The Royal College of Nursing (RCN) has accused Government ministers of being ‘on strike’ themselves as the largest nursing strike enters its second day.
Today, nurses from 73 NHS trusts in England are on strike. This is the largest number of NHS trusts to take part in industrial action, even after RCN Wales postponed industrial action last week.
On Monday, when nurses were on strike alongside ambulance crews, senior government figures were absent from urgent parliamentary questions on the strikes; instead delegating responsibility to junior minster Will Quince.
After both Prime Minister Rishi Sunak, or health secretary Steve Barclay were ‘missing in action’, RCN general secretary Pat Cullen said: ‘People may wonder if the government is also on strike.’
Ms Cullen added: ‘The Westminster government is punishing England’s nurses and looking increasingly isolated as the Welsh and Scottish governments come to the table.’
The study, conducted by healthcare platform provider Florence, also found that 14% of nurses surveyed have begun to use food banks since the cost of living crisis began last year, a further 30% at least know colleagues who have begun to.
While working days lost due to stress and mental illness are at record highs among nurses in the NHS, this study also revealed that 79% of nurses and healthcare professionals said that the rising cost of living has negatively impacted their mental health.
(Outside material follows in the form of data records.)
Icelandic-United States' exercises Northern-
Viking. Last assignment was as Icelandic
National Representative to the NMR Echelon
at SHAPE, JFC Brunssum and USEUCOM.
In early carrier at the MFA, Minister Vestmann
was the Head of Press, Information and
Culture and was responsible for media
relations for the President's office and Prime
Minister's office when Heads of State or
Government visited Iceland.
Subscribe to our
Fiona Millington, chief nurse at Florence, said: ‘It’s an incredibly difficult time to be a nurse or carer at the moment. The government hailed nurses & healthcare workers during the pandemic but where is that support now?
‘The proposed pay increase doesn’t come close to what is needed by healthcare workers across the country. Nurses and carers are making genuine decisions, ‘Do I have something to eat that’s hot? Do I risk having to use gas to heat this up?’.’
Yesterday was the largest strike in NHS history, involving tens of thousands of workers across England from the RCN, GMB, and Unite unions. A total of 88,000 procedures or outpatient appointments have been postponed due to strikes in the last eight weeks, with more being moved from in-person to telephone appointments.